Die Predigt des Evangeliums, die das Kreuz nicht scheut, gilt den hörenden Ohren und den sehenden Augen. Sie ist eine kontemplative Hinführung zum Schauen. Im Schauen tritt das Reden ganz zurück und es ereignet sich Begegnung mit dem Geheimnis des Lebens. In dieser Weise schildert Johannes die ersten Jüngerberufungen (Joh 1,35-42).

Die Abrahamsgeschichte zeigt, dass die Lebensmitte im Prozess der Berufungsverwirklichung entscheidende Bedeutung haben kann. In der Krisenerfahrung dieser Phase stellt sich entweder die Weiche zu einer vertieften und noch radikaleren Bejahung der Berufung oder zu ihrer Verleugnung. Abraham hört auf das Reden Gottes und findet darum zur Erfüllung seiner Berufung. Das gibt seinem Leben tiefen Sinn (Gen 12,1-4).

Nachfolge Jesu ist radikale Freiheit. Das, was „man“ zu tun und zu lassen hat, verliert dadurch seinen verbindlichen Anspruch. Es geht darum, ob wir uns für den Daseinsmodus des Seins oder den des Habens entscheiden. Ersterer definiert sich vom Loslassen her, Letzterer vom Festhalten. Das Festhalten sind, mit Kierkegaard gesprochen, die verzweifelten Bemühungen, verzweifelt man selbst oder verzweifelt nicht man selbst sein zu wollen. Das sind die Bemühungen der Selbstsucht. Dem, der zu sich selbst gekommen ist, der sich selbst gefunden hat, der sich selbst annimmt, wie er ist, mitsamt den Lebensumständen, in denen er sich befindet, genügt das Dasein im Hier und Jetzt. Er lässt sich nicht von der Sorge beherrschen (Lk 14,25-33).
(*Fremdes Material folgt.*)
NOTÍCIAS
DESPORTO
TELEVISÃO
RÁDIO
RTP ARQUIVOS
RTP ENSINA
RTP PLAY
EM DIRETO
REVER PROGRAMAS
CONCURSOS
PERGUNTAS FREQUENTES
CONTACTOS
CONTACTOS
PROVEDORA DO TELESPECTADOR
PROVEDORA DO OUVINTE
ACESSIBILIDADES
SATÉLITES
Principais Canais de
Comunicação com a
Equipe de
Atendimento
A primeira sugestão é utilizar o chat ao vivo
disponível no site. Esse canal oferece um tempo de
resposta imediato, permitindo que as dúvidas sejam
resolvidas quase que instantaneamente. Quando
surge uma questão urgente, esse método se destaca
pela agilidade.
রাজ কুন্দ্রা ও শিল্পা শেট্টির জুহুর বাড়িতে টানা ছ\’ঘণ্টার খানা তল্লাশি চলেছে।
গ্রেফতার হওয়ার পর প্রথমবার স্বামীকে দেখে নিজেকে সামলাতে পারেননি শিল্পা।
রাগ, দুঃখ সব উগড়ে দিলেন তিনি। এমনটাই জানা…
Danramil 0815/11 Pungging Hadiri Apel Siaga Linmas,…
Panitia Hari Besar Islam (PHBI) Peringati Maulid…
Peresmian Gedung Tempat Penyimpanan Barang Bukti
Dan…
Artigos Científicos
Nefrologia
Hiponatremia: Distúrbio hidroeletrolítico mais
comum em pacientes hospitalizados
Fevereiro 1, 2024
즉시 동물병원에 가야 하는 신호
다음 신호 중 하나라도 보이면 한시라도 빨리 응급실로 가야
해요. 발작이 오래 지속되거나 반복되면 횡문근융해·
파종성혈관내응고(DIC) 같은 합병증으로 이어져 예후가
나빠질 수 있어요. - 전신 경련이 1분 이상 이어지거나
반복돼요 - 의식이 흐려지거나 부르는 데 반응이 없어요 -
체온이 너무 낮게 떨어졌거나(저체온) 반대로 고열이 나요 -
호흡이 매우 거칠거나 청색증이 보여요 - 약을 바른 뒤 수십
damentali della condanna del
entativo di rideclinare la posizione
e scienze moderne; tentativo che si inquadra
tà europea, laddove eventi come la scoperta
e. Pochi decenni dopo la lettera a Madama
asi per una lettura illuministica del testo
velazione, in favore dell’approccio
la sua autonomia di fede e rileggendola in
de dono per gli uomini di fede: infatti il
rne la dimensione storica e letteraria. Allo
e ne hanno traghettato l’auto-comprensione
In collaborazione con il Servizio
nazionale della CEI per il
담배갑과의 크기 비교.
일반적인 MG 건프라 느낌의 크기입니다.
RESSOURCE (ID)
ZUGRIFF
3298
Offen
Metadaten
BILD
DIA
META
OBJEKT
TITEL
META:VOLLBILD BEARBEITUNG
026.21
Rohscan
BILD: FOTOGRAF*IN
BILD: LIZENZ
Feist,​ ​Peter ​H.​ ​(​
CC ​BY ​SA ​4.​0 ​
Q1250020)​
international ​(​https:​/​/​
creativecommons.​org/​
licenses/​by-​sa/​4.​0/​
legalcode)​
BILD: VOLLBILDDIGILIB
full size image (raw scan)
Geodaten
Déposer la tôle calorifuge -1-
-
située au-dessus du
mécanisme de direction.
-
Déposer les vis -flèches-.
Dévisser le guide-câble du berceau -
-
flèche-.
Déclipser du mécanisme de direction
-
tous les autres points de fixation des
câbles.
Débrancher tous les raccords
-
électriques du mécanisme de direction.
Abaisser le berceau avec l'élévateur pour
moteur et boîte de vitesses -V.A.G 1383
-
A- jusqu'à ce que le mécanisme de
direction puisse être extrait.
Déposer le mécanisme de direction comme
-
Nachfolge ist nicht nur Freiheit, sondern auch Vertrauen. Vertrauen wiederum entsteht und wächst nur in Freiheit und hat befreiende Wirkung. Man wird wohl kaum überhaupt von „Nachfolge Christi“ sprechen können, wo nicht Vertrauen und Freiheit überzeugend dominieren. Man wird aber überall dort, wo das der Fall ist, zumindest eine große Nähe zur Nachfolge Christi festellen können. Den Gegensatz dazu bilden „Falschheit und Bosheit“. Diese Art der Lebensausrichtung ist von Misstrauen und Knechtung bestimmt (2Thess 3,1-5).

Vorschläge zur Vertiefung
  • Meditieren Sie den Zusammenhang von Freiheit und Vertrauen. Was bedeutet das für Sie persönlich?
  • Meditieren Sie den Zusammenhang von Kreuz und Evangelium. Bleiben Sie dabei ganz auf der Ebene des stillen Betrachtens; verzichten Sie auf dogmatische Richtigkeiten. Was ist jetzt für Sie persönlich Anstoß dabei? Was wird da also bei Ihnen in Bewegung gesetzt? Folgen Sie dieser Spur.
  • Woran wollen Sie gern festhalten, weil die Sorge es Ihnen empfiehlt? Was würde Loslassen an diesem Punkt für Sie bedeuten? Was würde daraus folgen?